Parimenti, non rileva ai fini della responsabilità di cui all’art. 2050 c.c. la gestione dei mezzi in sè, bensì rileva esclusivamente quello specifico effetto della gestione che è rappresentato dallo svolgimento dell’attività pericolosa; a ben guardare, piuttosto che di gestione, allora, si tratta, nel paradigma normativo in esame, di una mera utilizzazione dei mezzi, ai fini appunto di esercitare un’attività pericolosa. E tale stretta circoscrizione del presupposto della responsabilità è stata da ultimo, tra gli arresti massimati, confermata in modo inequivoco da Cass. sez. 6 – 3, ord. 5 luglio 2017 n. 16637, per cui “in tema di responsabilità per esercizio di attività pericolosa, l’esercente risponde dei danni derivanti dal suo svolgimento, a nulla valendo che… i mezzi o le opere fonte di danno siano di proprietà di terzi…”.

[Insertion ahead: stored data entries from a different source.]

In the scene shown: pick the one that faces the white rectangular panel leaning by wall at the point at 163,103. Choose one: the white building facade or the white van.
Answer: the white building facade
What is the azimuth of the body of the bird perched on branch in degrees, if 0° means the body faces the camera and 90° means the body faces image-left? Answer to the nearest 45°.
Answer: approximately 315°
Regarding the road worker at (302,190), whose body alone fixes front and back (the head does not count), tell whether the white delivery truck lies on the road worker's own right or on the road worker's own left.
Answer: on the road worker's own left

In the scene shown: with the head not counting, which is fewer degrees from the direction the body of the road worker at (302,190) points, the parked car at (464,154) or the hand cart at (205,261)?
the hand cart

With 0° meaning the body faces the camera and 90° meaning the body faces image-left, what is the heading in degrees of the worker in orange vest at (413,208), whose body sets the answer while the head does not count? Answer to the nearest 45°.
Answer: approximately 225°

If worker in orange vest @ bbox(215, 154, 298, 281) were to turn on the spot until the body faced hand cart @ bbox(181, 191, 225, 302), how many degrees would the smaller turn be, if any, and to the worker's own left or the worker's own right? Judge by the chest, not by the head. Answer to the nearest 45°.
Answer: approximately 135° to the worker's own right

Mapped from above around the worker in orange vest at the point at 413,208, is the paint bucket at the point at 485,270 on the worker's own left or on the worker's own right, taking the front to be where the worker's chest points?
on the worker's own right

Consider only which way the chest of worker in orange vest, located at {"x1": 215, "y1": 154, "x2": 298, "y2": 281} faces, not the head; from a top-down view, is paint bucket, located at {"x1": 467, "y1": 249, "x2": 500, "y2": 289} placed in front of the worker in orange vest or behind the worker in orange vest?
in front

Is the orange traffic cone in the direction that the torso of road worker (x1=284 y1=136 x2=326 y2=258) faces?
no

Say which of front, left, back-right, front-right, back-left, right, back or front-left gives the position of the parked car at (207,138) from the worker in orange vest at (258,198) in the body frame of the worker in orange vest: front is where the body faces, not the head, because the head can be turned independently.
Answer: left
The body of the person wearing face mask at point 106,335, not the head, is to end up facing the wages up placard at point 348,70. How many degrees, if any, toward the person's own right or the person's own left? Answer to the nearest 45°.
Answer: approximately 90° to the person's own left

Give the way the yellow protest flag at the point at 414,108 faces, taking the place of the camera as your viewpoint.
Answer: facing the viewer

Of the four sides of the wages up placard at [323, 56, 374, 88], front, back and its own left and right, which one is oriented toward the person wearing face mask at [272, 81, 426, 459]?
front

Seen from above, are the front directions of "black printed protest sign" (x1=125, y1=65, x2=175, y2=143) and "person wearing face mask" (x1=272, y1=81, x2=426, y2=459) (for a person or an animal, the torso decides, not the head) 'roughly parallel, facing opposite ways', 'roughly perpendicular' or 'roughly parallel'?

4.3 Il paradigma di questa fattispecie di responsabilità per presunzione di colpa risulta dunque molto netto e chiaro: l’asserito danneggiato deve dimostrare sia la natura pericolosa dell’attività, sia il nesso causale intercorrente tra essa e l’evento dannoso (v., ancora tra i più recenti arresti massimati, Cass. sez. 3, 22 settembre 2014 n. 19872: “In tema di responsabilità per esercizio di attività pericolosa, la presunzione di colpa a carico del danneggiante, posta dall’art. 2050 c.c., presuppone la sussistenza del nesso eziologico tra l’esercizio dell’attività e l’evento dannoso, la cui prova è a carico del danneggiato, sicchè va esclusa ove sia ignota o incerta la causa dell’evento dannoso.”); connessione eziologica che, ovviamente, può essere infranta da un caso fortuito, nel senso di un sopravvenuto fatto di per sè cagionante il danno (cfr. Cass. sez. 3, 22 luglio 2016 n. 1513, Cass. sez. 6-3, ord. 30 ottobre 2013 n. 24549 e Cass. sez. 3, 5 gennaio 2010 n. 23). E in riferimento all’adempimento di questo segmento della sequenza dell’onere probatorio spettante all’asserito danneggiato (il quale, naturalmente, è altresì tenuto, per conseguire il suo interesse processuale, a dimostrare l’esistenza nonchè, nella misura normativamente necessaria, il quantum del danno disceso dall’evento dannoso) compete allora al preteso danneggiante, per sgravarsi della prospettata responsabilità, la prova liberatoria dell’aver adottato tutte le misure idonee a evitare il danno (v. ancora Cass. sez. 6 – 3, ord. 5 luglio 2017 n. 16637, la quale rimarca che il danneggiante, “per vincere la presunzione di colpa, posta a suo carico dall’art. 2050 c.c.”, non è sufficiente che provi l’imprevedibilità del danno, “dovendosi, invece, dimostrare che esso non si sarebbe potuto evitare mediante l’adozione delle misure di prevenzione che le leggi dell’arte o la comune diligenza imponevano.”).

Il Tribunale ha dunque errato incentrando l’accertamento su dati del tutto irrilevanti, ovvero la proprietà e la gestione non in capo alla esercente dell’attività dei mezzi utilizzati per svolgerla, e traendo dalla non coincidenza, verificatasi nel caso concreto, tra chi svolge l’attività pericolosa e chi è proprietario degli utilizzati mezzi e li gestisce il difetto di legittimazione dell’attuale controricorrente rispetto all’azione promossa da controparte ai sensi dell’art. 2050 c.c.

Il motivo è pertanto manifestamente fondato, e la sua conformazione nel complessivo quadro delle doglianze proposte in ricorso, a ben guardare, conduce all’assorbimento degli altri motivi.

5. In conclusione, il ricorso deve essere accolto quanto al primo motivo, assorbiti gli altri, con conseguente cassazione della sentenza impugnata e rinvio, anche per le spese processuali, ai Tribunale di Foggia, in persona di diverso magistrato.

P.Q.M.

Accoglie il primo motivo del ricorso, assorbiti gli altri, cassa la sentenza impugnata e rinvia, anche per le spese processuali, al Tribunale di Foggia.

Così deciso in Roma, il 22 ottobre 2019.